Job item |
Reproduce all of the data below line for line without changing any characters, and leave the pictures out of your answer.

------ Exercise data ------

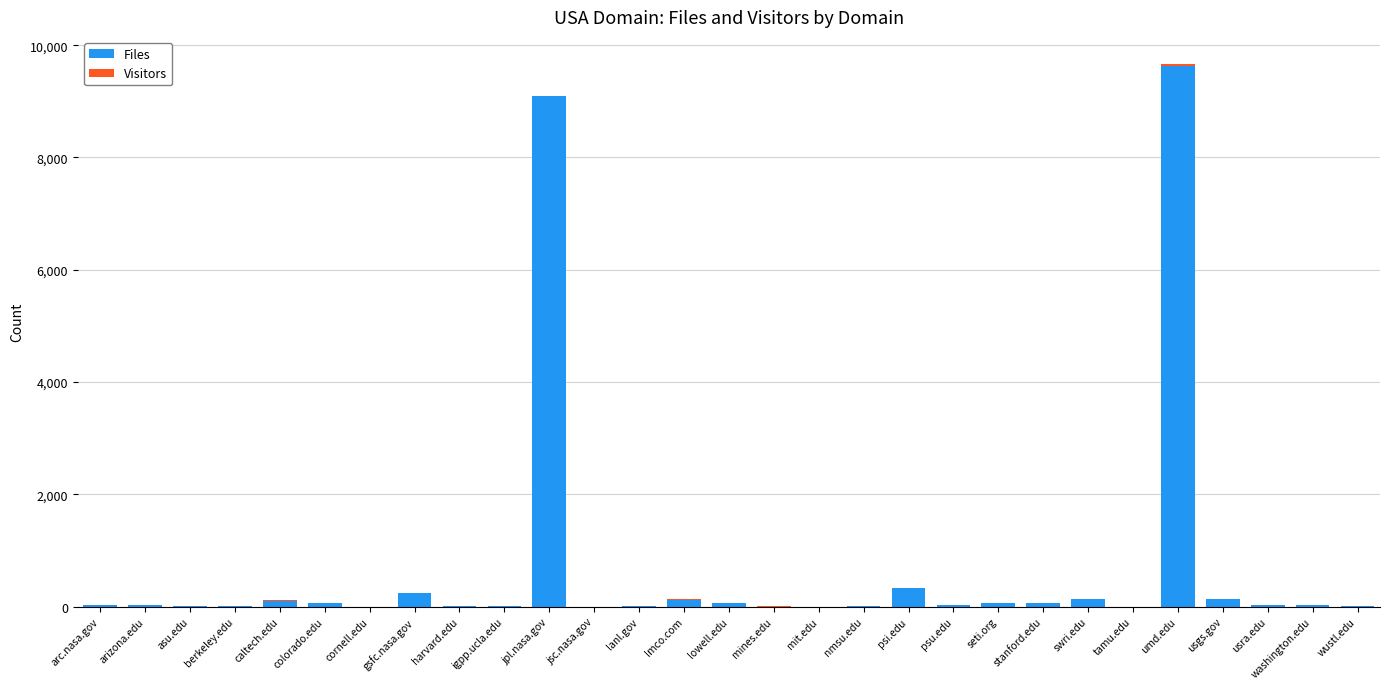

What is the maximum value for Files?

9635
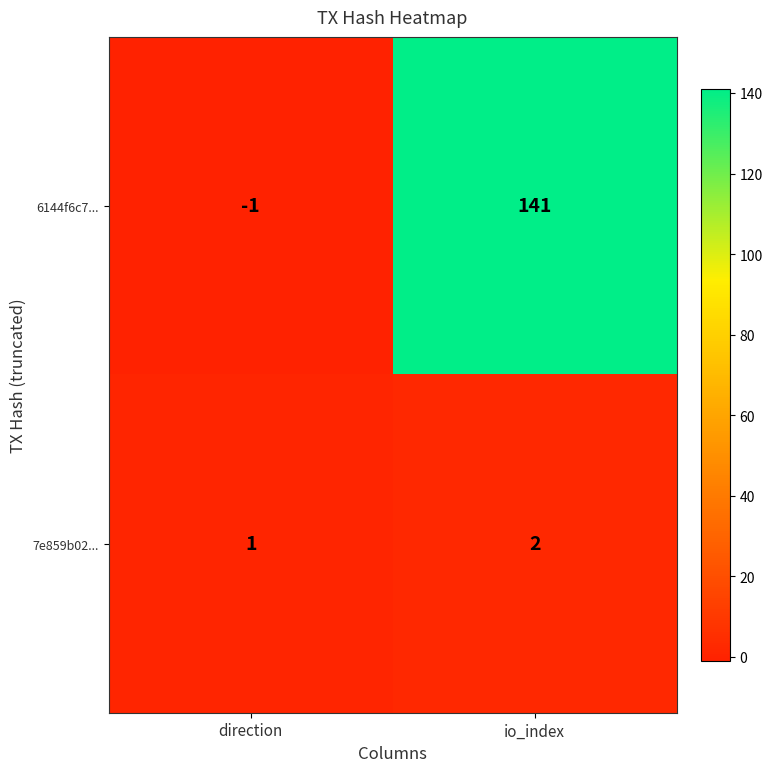

Reading right to left, what are all the values shown in this chart?

6144f6c7...: io_index=141	direction=-1
7e859b02...: io_index=2	direction=1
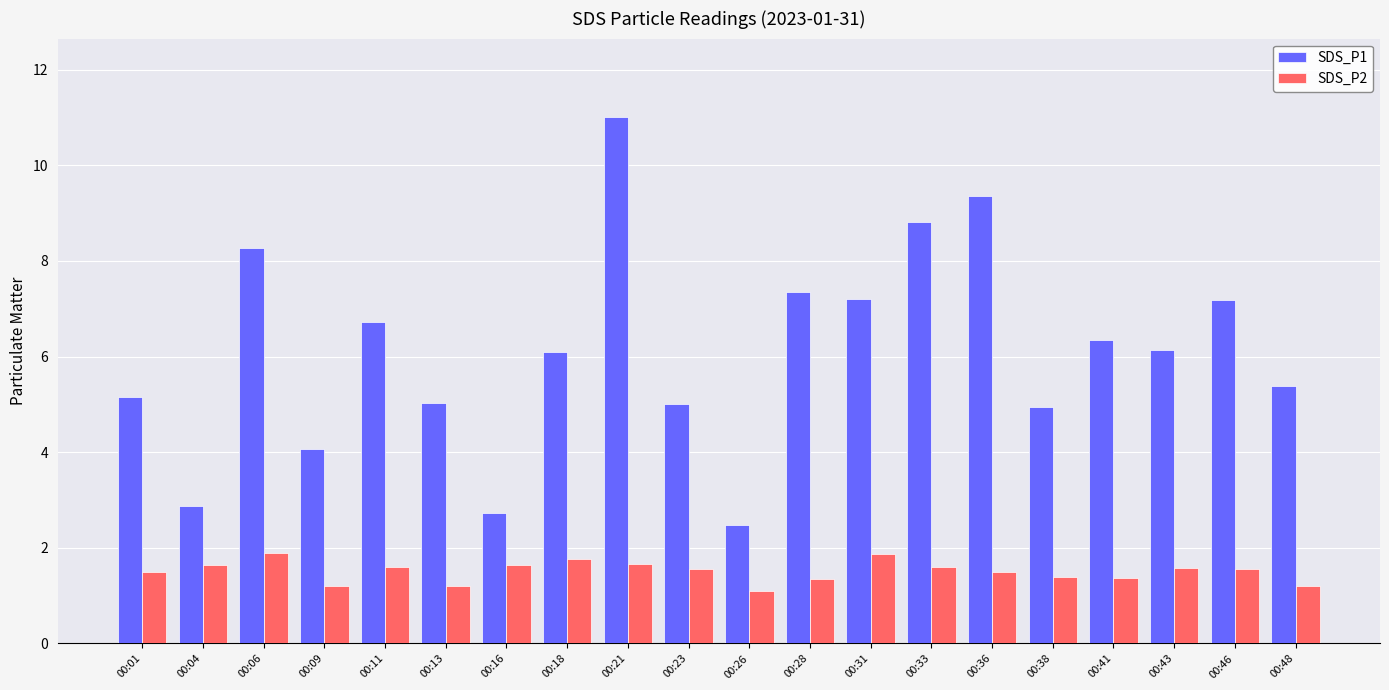

Count the number of data series in this chart.

2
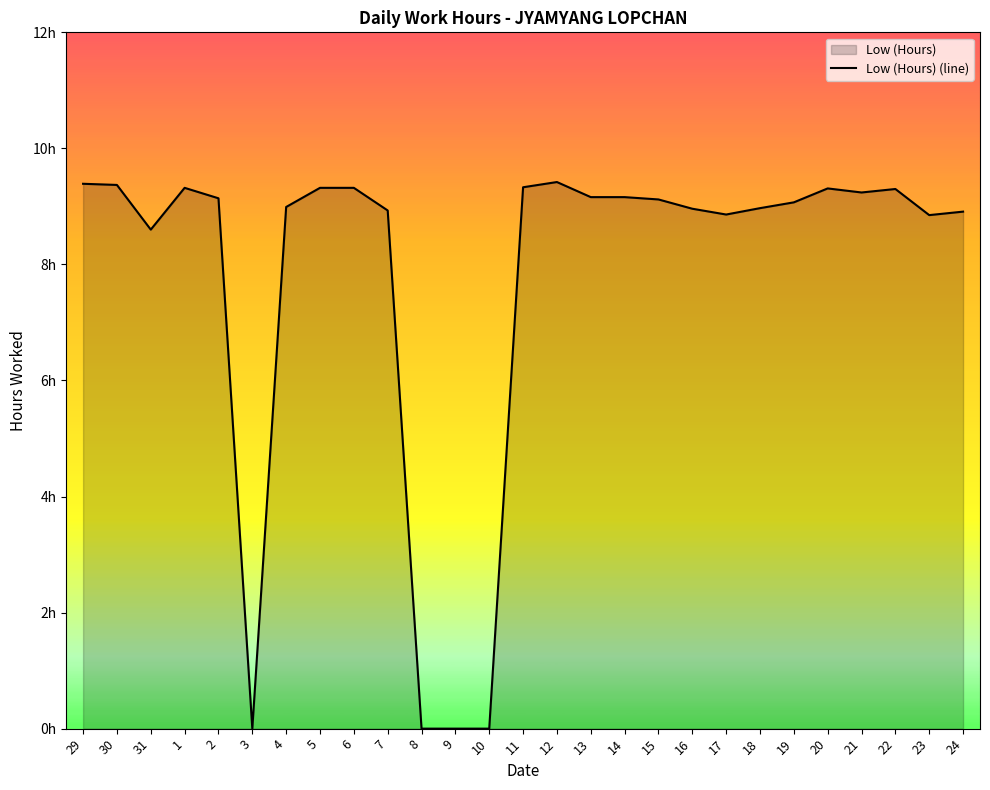

List the labels in order of value, smallest first.

3, 8, 9, 10, 31, 23, 17, 24, 7, 16, 18, 4, 19, 15, 2, 13, 14, 21, 22, 20, 1, 5, 6, 11, 30, 29, 12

------

The answer |
What is the maximum value for Files?

9635

Reading right to left, what are all the values shown in this chart?

6144f6c7...: io_index=141	direction=-1
7e859b02...: io_index=2	direction=1

Count the number of data series in this chart.

2

List the labels in order of value, smallest first.

3, 8, 9, 10, 31, 23, 17, 24, 7, 16, 18, 4, 19, 15, 2, 13, 14, 21, 22, 20, 1, 5, 6, 11, 30, 29, 12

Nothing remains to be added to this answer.